Purpose: We compared pathological findings in ectopic and undescended testis to determine whether the pathological evidence supports the hypothesis that the 2 conditions are variants of the same congenital anomaly.
Materials and methods: We identified 24 boys with ectopic testis not in the superficial inguinal pouch of Denis Browne. Seven boys were excluded from study due to unavailable clinical records for 3, contralateral undescended testis in 2 and inadequate biopsy specimens in 2. Pathological findings of ectopic testis in the remaining 17 patients were compared with those of age matched patients with unilateral undescended testis.
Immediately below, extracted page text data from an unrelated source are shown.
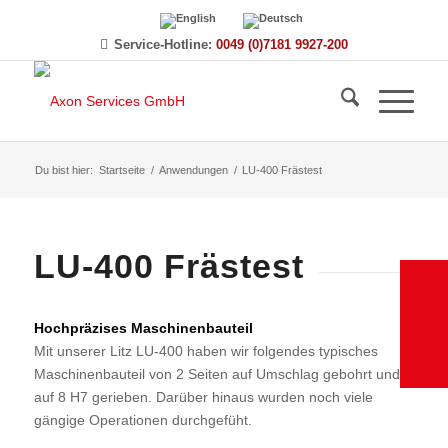
Service-Hotline:
0049 (0)7181 9927-200
Du bist hier:
Startseite
/
Anwendungen
/
LU-400 Frästest
LU-400 Frästest
Hochpräzises Maschinenbauteil
Mit unserer Litz LU-400 haben wir folgendes typisches
Maschinenbauteil von 2 Seiten auf Umschlag gebohrt und
auf 8 H7 gerieben. Darüber hinaus wurden noch viele
gängige Operationen durchgefüht.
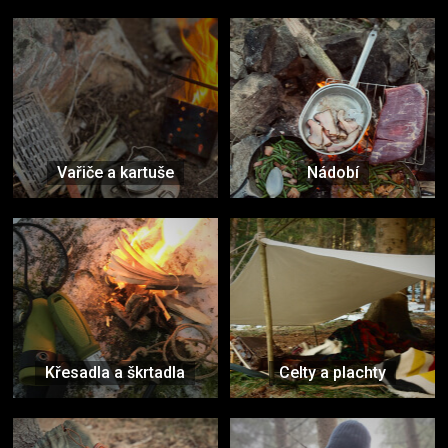
Vařiče a kartuše
Nádobí
Křesadla a škrtadla
Celty a plachty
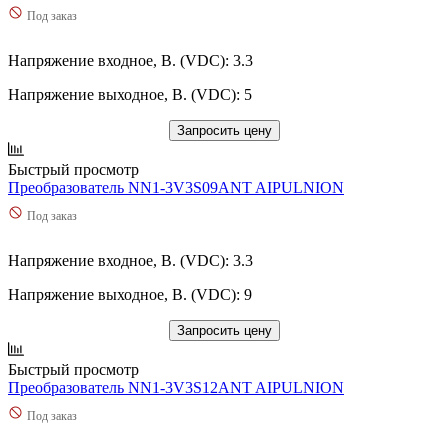
Под заказ
Напряжение входное, В. (VDC): 3.3
Напряжение выходное, В. (VDC): 5
Запросить цену
Быстрый просмотр
Преобразователь NN1-3V3S09ANT AIPULNION
Под заказ
Напряжение входное, В. (VDC): 3.3
Напряжение выходное, В. (VDC): 9
Запросить цену
Быстрый просмотр
Преобразователь NN1-3V3S12ANT AIPULNION
Под заказ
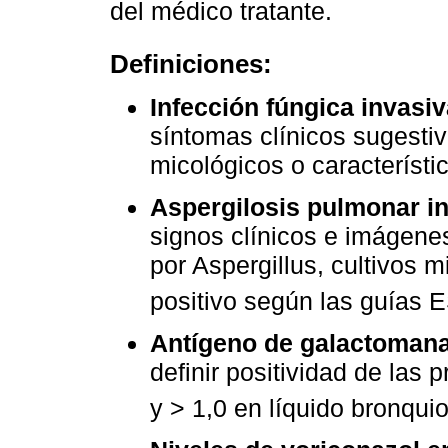
del médico tratante.
Definiciones:
Infección fúngica invasiva
síntomas clínicos sugesti
micológicos o característi
Aspergilosis pulmonar in
signos clínicos e imágene
por Aspergillus, cultivos 
positivo según las guí
Antígeno de galactoman
definir positividad de las 
y > 1,0 en líquido bronqui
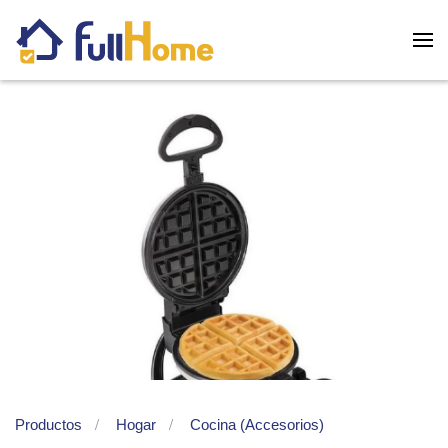
Skip to main content
Productos
Hogar
Cocina (Accesorios)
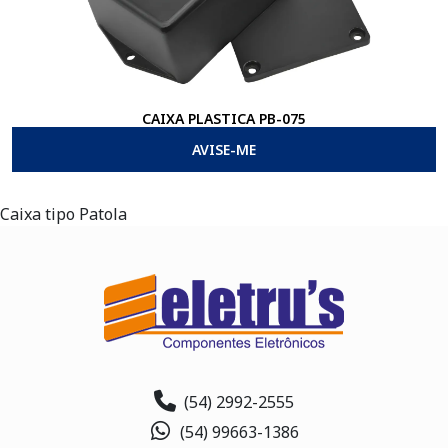
CAIXA PLASTICA PB-075
AVISE-ME
Caixa tipo Patola
(54) 2992-2555
(54) 99663-1386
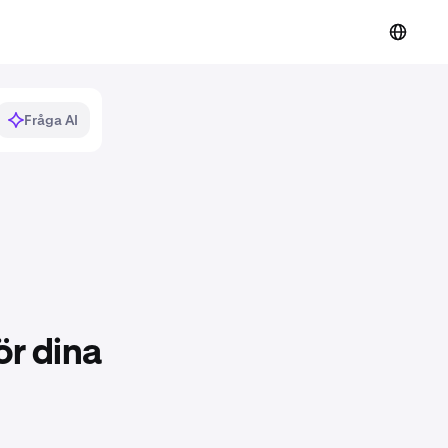
Fråga AI
ör dina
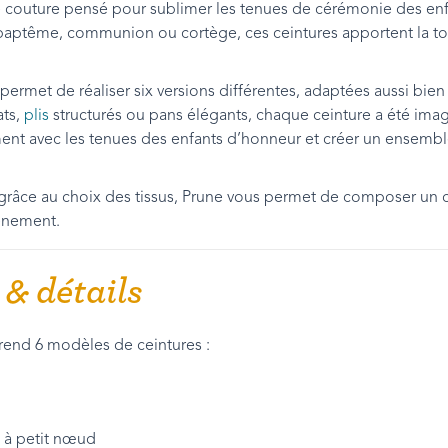
e couture pensé pour sublimer les tenues de cérémonie des enf
baptême, communion ou cortège, ces ceintures apportent la touc
ermet de réaliser six versions différentes, adaptées aussi bien 
ats,
plis
structurés ou pans élégants, chaque ceinture a été ima
ment avec les tenues des enfants d’honneur et créer un ensemb
 grâce au choix des tissus, Prune vous permet de composer un c
vénement.
& détails
end 6 modèles de ceintures :
 à petit nœud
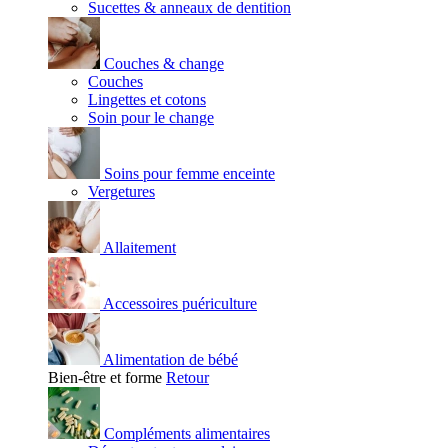
Sucettes & anneaux de dentition
Couches & change
Couches
Lingettes et cotons
Soin pour le change
Soins pour femme enceinte
Vergetures
Allaitement
Accessoires puériculture
Alimentation de bébé
Bien-être et forme
Retour
Compléments alimentaires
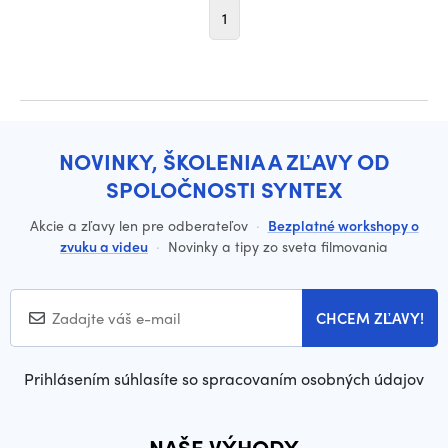
1
NOVINKY, ŠKOLENIA A ZĽAVY OD
SPOLOČNOSTI SYNTEX
Akcie a zľavy len pre odberateľov
·
Bezplatné workshopy o
zvuku a videu
·
Novinky a tipy zo sveta filmovania
CHCEM ZĽAVY!
Prihlásením súhlasíte so spracovaním osobných údajov
NAŠE VÝHODY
Total germ cell count, testicular volume, patency of the processus vaginalis and epididymal abnormalities were compared. Data were analyzed using the Wilcoxon matched pairs signed rank and Fisher's exact tests.
Results: No difference was noted in total germ cell count (p = 0.33), testicular volume (p = 0.1475), processus vaginalis patency (p = 0.0854) or epididymal abnormalities (p = 1.00) in the 2 groups. Of the 24 boys (8%) with ectopic testis 2 also had a contralateral undescended testis.
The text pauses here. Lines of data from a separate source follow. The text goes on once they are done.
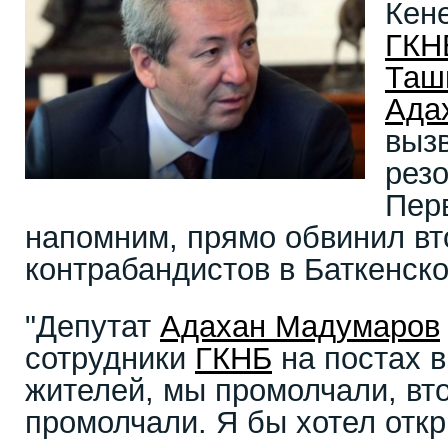
Кен
ГКН
Таш
Ада
выз
резо
Перв
напомним, прямо обвинил вт
контрабандистов в Баткенско
"Депутат
Адахан Мадумаров
сотрудники
ГКНБ
на постах в
жителей, мы промолчали, вт
промолчали. Я бы хотел откр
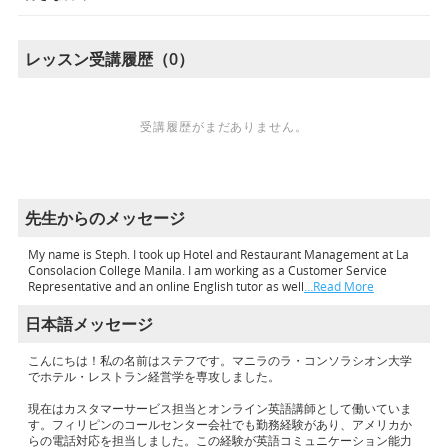
レッスン受講履歴（0）
受講履歴がまだありません。
先生からのメッセージ
My name is Steph. I took up Hotel and Restaurant Management at La
Consolacion College Manila. I am working as a Customer Service
Representative and an online English tutor as well
…Read More
日本語メッセージ
こんにちは！私の名前はステフです。マニラのラ・コンソラシオン大学
でホテル・レストラン経営学を専攻しました。
現在はカスタマーサービス担当とオンライン英語講師として働いていま
す。フィリピンのコールセンター会社でも勤務経験があり、アメリカか
らの電話対応を担当しました。この経験が英語コミュニケーション能力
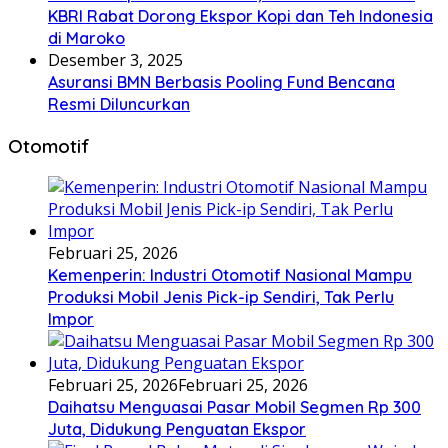
KBRI Rabat Dorong Ekspor Kopi dan Teh Indonesia
di Maroko
Desember 3, 2025
Asuransi BMN Berbasis Pooling Fund Bencana
Resmi Diluncurkan
Otomotif
Februari 25, 2026
Kemenperin: Industri Otomotif Nasional Mampu
Produksi Mobil Jenis Pick-ip Sendiri, Tak Perlu
Impor
Februari 25, 2026
Februari 25, 2026
Daihatsu Menguasai Pasar Mobil Segmen Rp 300
Juta, Didukung Penguatan Ekspor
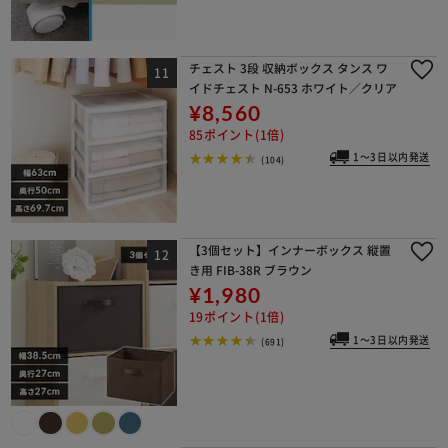
チェスト 3段 収納ボックス タンス ワ
イドチェスト N-653 ホワイト／クリア
¥8,560
85ポイント(1倍)
1～3日以内発送
(104)
【3個セット】インナーボックス 縦置
き用 FIB-38R ブラウン
¥1,980
19ポイント(1倍)
1～3日以内発送
(691)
Conclusions: Similar pathological findings in ectopic and undescended testes as well as the association of ectopic testis with a contralateral undescended testis suggest that ectopic and undescended testes are variants of the same congenital anomaly. Thus, boys with ectopic testis may have an increased incidence of subfertility and testicular malignancy. This spectrum of abnormal testicular position, and its range of pathological conditions and complications may appropriately be called the undescended testis sequence.